> [To do]:
In the back-to-school post, rewrite the part from "It is back to" up to and including "also be Gauchos.", changing "filled to the brim" to "packed".

> [Passage for review]:
╭──

It is back to school season once again in Merced. Today is the second day that students are back in school. Even though it is August, many students will not report until after the first week of September. Classes are filled to the brim. Some students will start the year sitting on the floor. There ware some nostalgia pieces. Merced finally has a new school that will open up to all of its 9-12th grades. There are no more portables in the two other in town schools. Faculty has been reasigned and students are no longer Cougars or Bears they could also be Gauchos.
I will have to admit that there are some feelings of disconnect. After a career of 35 years in the public schools as a speech and language Specialist I know that this is the time of the year that caseloads are examined. Schedules are made. Contacts with the students are established and established from over the Summer break. There is a myriad of things that need to be done to get the school year on the road.
It just doesn't happen when you are retired. Many retirees use this time to travel. One of my retired friends is off doing a Great Britain-Scandinavian cruise. Looks like they are having a great time.
Some of my working friends look at me in envious manner as their next school day is tomorrow. They are onstage with a couple of dozen (at least) eyes on their every move. They have some concerns regarding Common Core, the latest of an era after era of marching reforms that education will have to endure. No profession is so vulnerable to public scrutiny as public education. It is so easy to think that education would be better if it did xxxx model. We have lived through many of these. The principal administrators that foist these great visions soon move on and the district is left in the dust by good intentions and usually not enough money to see the plan through. Thirty plus years of being messaged into one plan or another is enough. It still gets right down to what retires miss about teaching... the student and the teacher. The teacher brings some content and a methodology for thinking and learning and the student brings a willingness to take this and think and act and learn in a new way. When it works, which it almost always does, there is nothing more rewarding to the teacher than to see this happen.
Teachers have to revitalize themselves and challenge the way they teach at least every five years. They need to be adding something new, recreating their teaching methods or develop something that will challenge them in the classroom. There has been no way that the school as a institution has been successful in developing this in teacher. The last contract that I negotiated had provisions for professional development included. This is a start... but really the answer is deep inside the teacher It has to come from within and it there has to be some realization and check points to discover that it is personally necessary.
I think that what I miss most is the interaction with my colleagues. Even though they may be working in different content areas, and this job is decidedly solitary, there is nothing like adult interaction that makes the day complete. Sometimes reform objectives isolate rather than consolidate peer thinking. Many of my colleagues have retired too. Just going back to teach would not bring back the peers and fun that we had being on the staff of a high school campus. We have been replaced by a new crop of teachers that have different expectations of their students and their job. You cannot go home... although some teachers try to do this through substitute teacher. Some need to do it to survive.
I do not miss having to find a place to work each year. Except for the last two years of my career I had to find a place to work to see pull out kids. This was often on the benches outside of their classrooms. Testing materials were always problematic. There was little support for professional conferences. If you happened to go to a conference, you were channeled all the students that could be diagnosed with the conference's them for the next couple of years.
So yes, I feel the prangs of not going to work... my life's work. But no, I do not miss the challenges of educational reform and the logistics of the job especially this time of the year.

╰──

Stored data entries

╭──

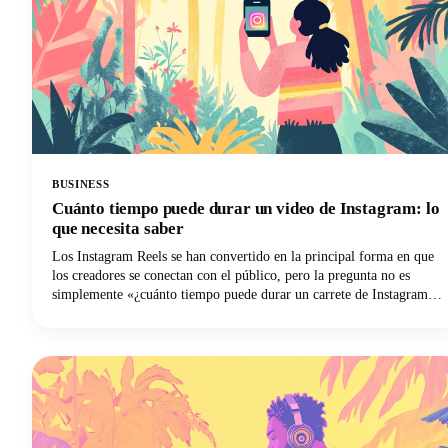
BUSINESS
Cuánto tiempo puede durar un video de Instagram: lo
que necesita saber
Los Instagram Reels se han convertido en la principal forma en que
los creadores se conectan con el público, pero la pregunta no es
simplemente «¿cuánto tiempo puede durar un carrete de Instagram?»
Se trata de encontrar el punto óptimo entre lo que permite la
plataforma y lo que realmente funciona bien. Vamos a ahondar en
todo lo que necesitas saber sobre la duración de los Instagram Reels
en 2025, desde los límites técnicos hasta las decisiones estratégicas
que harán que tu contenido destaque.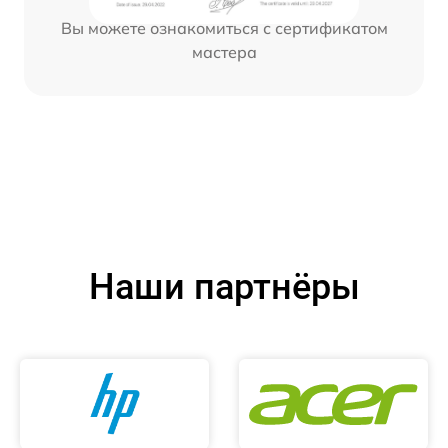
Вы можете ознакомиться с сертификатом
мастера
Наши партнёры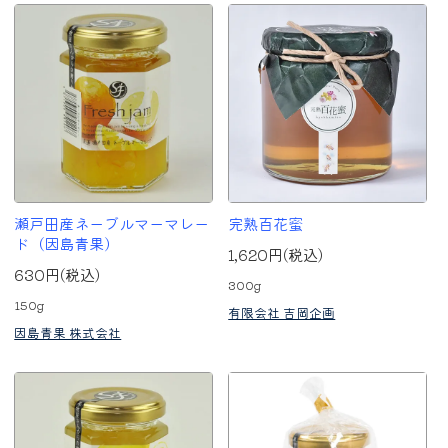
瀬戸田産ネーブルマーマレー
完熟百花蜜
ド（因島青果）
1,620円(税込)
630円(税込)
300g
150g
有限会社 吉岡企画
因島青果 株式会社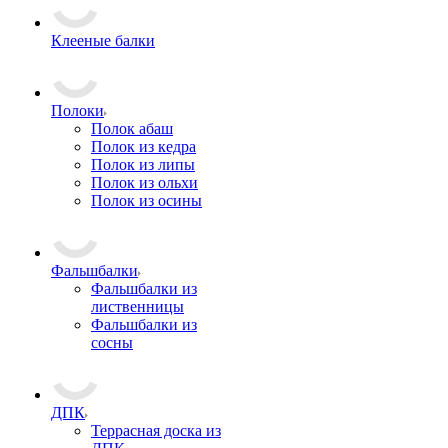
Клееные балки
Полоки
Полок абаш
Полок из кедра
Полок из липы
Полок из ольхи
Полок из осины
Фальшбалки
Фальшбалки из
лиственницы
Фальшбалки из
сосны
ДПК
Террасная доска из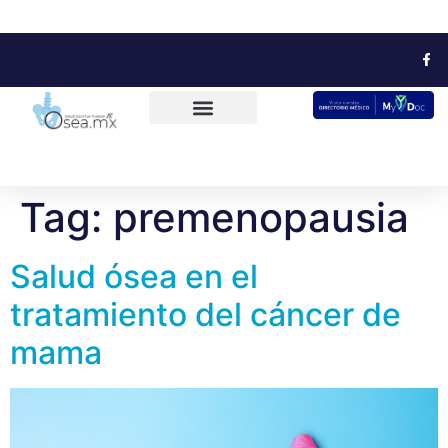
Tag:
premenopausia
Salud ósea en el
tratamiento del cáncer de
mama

╰──

> [Solution to this task]:
It is back to school season once again in Merced. Today is the second day that students are back in school. Even though it is August, many students will not report until after the first week of September. Classes are packed. Some students will start the year sitting on the floor. There ware some nostalgia pieces. Merced finally has a new school that will open up to all of its 9-12th grades. There are no more portables in the two other in town schools. Faculty has been reasigned and students are no longer Cougars or Bears they could also be Gauchos.